Bill Chen pointed out that at least at middle (+elementary) school level, U.S. system is more holistic than China system. Many of his friends benefited. I said my son is not academic and would fare better in the U.S. system. He agreed.
I said even at high school level, U.S. system is still more holistic than China system, since college admission is only 50% based on academics, mostly GPA and sometims SAT. Bill agreed. The academic benchmark used is not always a national standard benchmark such as SAT. I guess U.S. colleges knows that SAT is poor predictor of success in college.
Junli told me some colleges said SAT score is optional and will be considered iFF submitted. I feel good to hear this for my son. I think for this reason, YLZ’s two kids both scored very high in SAT but still not very impressive to the U.S. colleges.
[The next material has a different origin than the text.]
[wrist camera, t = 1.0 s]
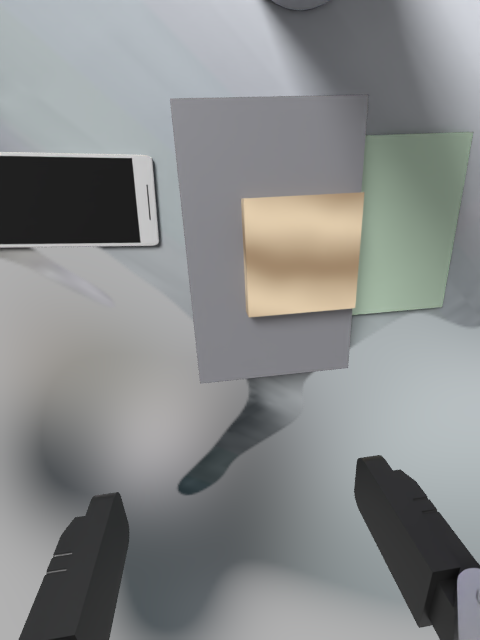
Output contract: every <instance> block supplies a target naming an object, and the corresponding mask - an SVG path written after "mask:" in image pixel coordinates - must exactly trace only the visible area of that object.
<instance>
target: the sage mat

The Singapore system is mostly focused on academics but U.S. system is more holistic.
When I asked about “50%” quoted earlier, Liu Yong pointed out school projects, leadership roles .. are important admission criteria.
Overall, I feel U.S. system is likely better for my son. More non-academic programs. Singapore system expects high motivation at too early an age, when my son is not ready.
— as I told Josh
I told Josh … The “breakthrough” I will wait for – when my son starts showing any serious, sustained dedication to anything meaningful, I will feel relieved that I made the right decision to bring him to the U.S.
However, serious motivation about something meaningful may not be such an important breakthrough. Academic benchmark is a dangerous trap including coding competitions.